EKS Version Upgrade Process
EKS upgrades use a blue/green approach for the control plane, then a rolling drain for the data plane. You must:
- Check add-on compatibility with the new Kubernetes version.
- Update managed add-ons (VPC CNI, CoreDNS, kube-proxy) to versions compatible with the target K8s version.
- Upgrade the control plane.
- Drain and replace data plane nodes (MNG: rolling update; Karpenter: new nodes launch, old nodes drain).
PodDisruptionBudgets for Safe Drains
A PDB specifies how many replicas of a workload can be voluntarily disrupted simultaneously. The kubelet drain process respects PDBs — it won't evict a pod if doing so would violate the budget.
apiVersion: policy/v1
kind: PodDisruptionBudget
metadata:
name: postgres-pdb
namespace: default
spec:
minAvailable: 2 # at least 2 pods must be running
selector:
matchLabels:
app: postgres
minAvailable — minimum number of pods that must be available. Safer than maxUnavailable for stateful workloads because it's an absolute guarantee.

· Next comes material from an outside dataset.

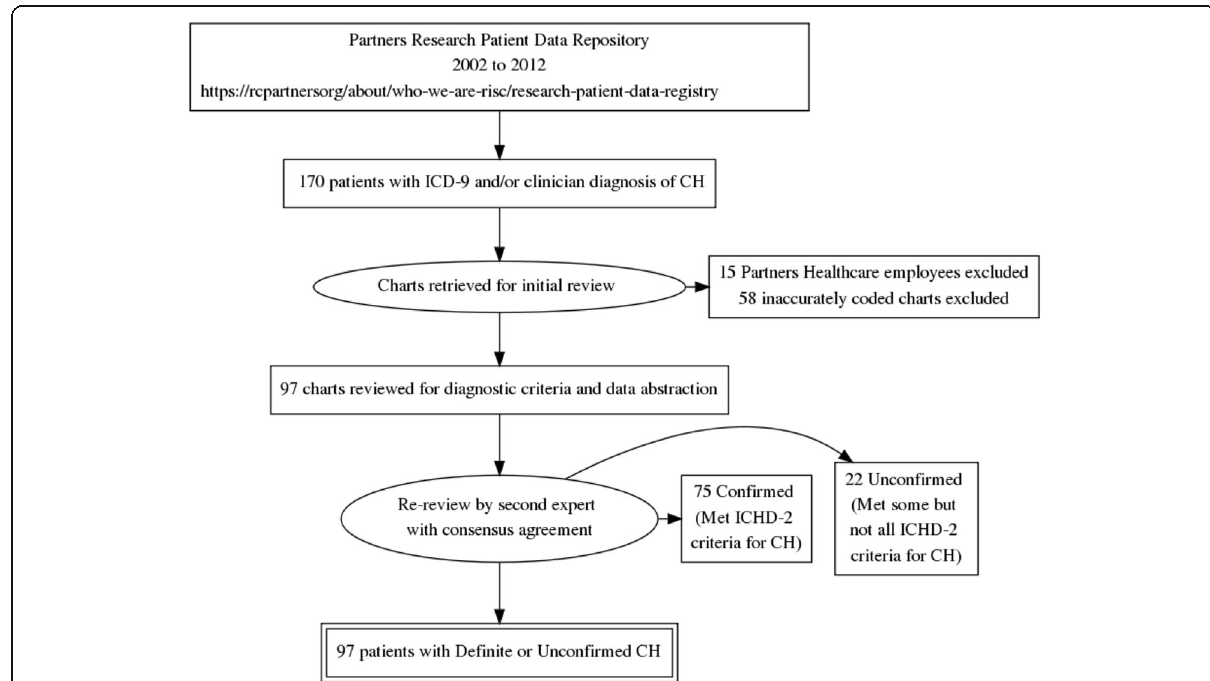
Fig. 1 Flow of patients through the study. Abbreviations: ICD = International Classification of Diseases; ICHD-2 = International Classification of Headache Disorders, 2nd edition; CH = Cluster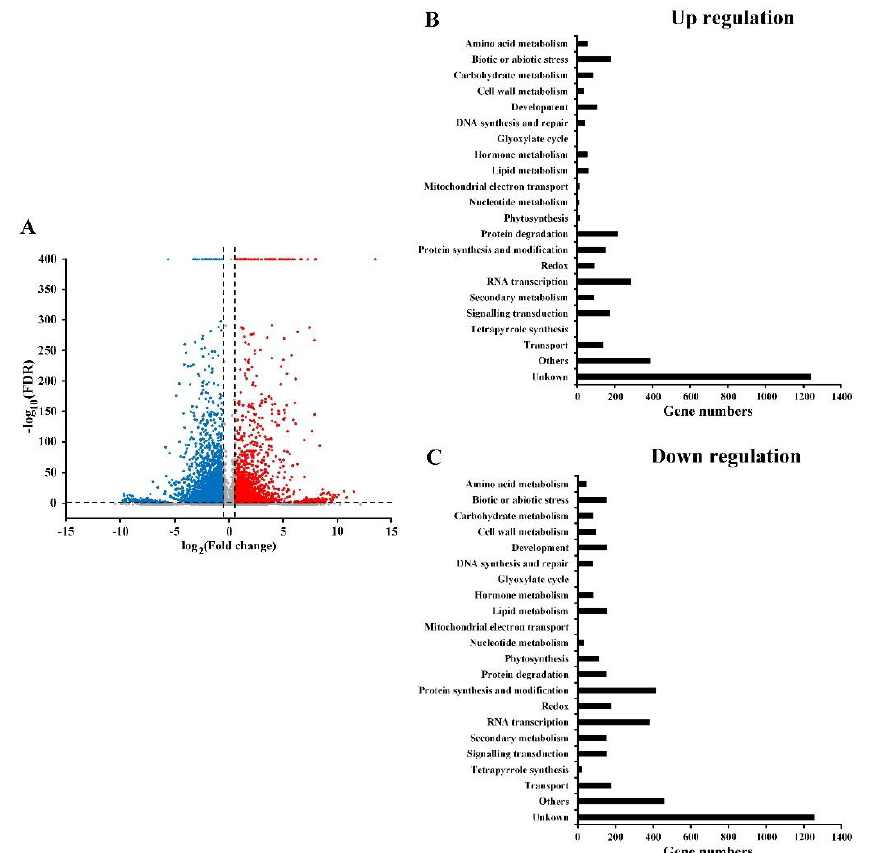
Figure 2. Volcano plots and Gene Ontology (GO) classification of differentially expressed genes in 10 μM TIBA treatment compared with submergence treatment. ( A ) Volcano plots of differentially expressed genes between between SUB and SUB + TIBA treatment. The log2 fold change (FC) of each gene on x-axis and log10 false discovery rate (FDR) of each gene on y-axis. The log2 fold change ≥ 0.584 (up-regulated genes) and ≤−0.584 (down-regulated genes) and FDR less than 0.01 were considered as significantly differentially expressed gene. ( B ) GO classification of differentially expressed genes in upregulation. The filter condition was fold change ≥ 1.5 and FDR less than 0.01. ( C ) GO classification of the differentially expressed genes in downregulation. The filter condition was fold change ≤ 0.66 and FDR less than 0.01. Table S3 presents the complete list of differentially expressed genes in GO classification.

maxUnavailable — maximum pods that can be unavailable at once. Fine for stateless services, dangerous for databases.
PDB Pitfalls
- PDB of
minAvailable: N where N equals the total replica count will block all drains. Always leave headroom.
- PDBs protect only voluntary disruptions (drains, evictions). Node failures bypass them.

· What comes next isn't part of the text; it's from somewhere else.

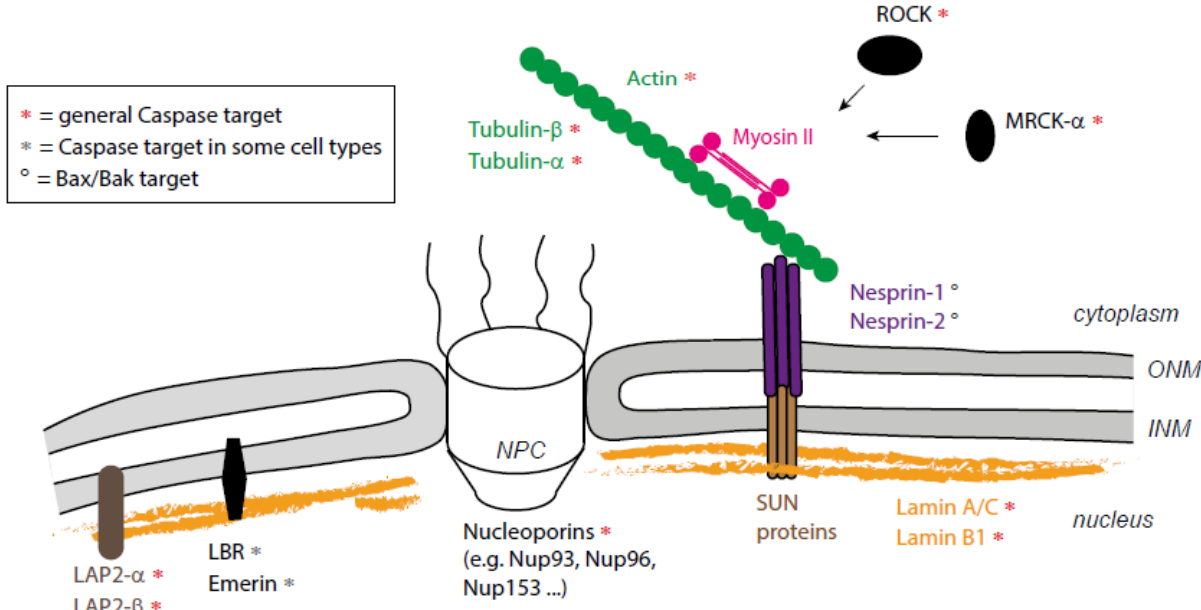
Figure 1. Caspase targets involved in cytoskeleton/nucleus coupling. Schematic representation of the interface between the cytoplasm and the nucleus. Caspases’ targets are indicated by stars. NPC, Nuclear Pore Complex; INM, Inner Nuclear Membrane; ONM, Outer Nuclear Membrane.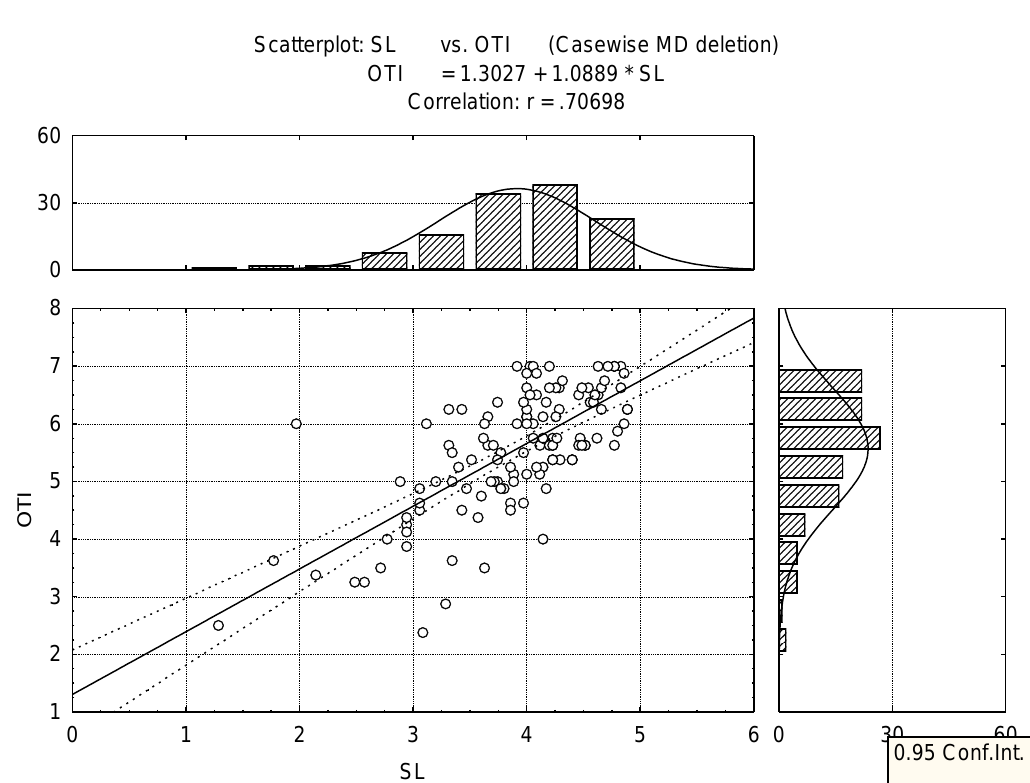
Figure 1: Statistica scatterplot and calculated Pearson’s-r for correlation between servant leadership mean scores and interpersonal trust mean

- If a PDB can never be satisfied (replicas < minAvailable), kubectl drain hangs.
Add-on Compatibility
Before upgrading, check which add-on versions support the new Kubernetes version:
aws eks describe-addon-versions \
--kubernetes-version 1.29 \
--addon-name vpc-cni \
--query 'addons[0].addonVersions[0].addonVersion'
Update add-ons in this order: kube-proxy → CoreDNS → VPC CNI → others.
EKS Managed Add-ons vs Self-managed
Managed add-ons can be updated via eksctl or the AWS console and support automatic updates. Self-managed add-ons (Helm charts) require manual version tracking.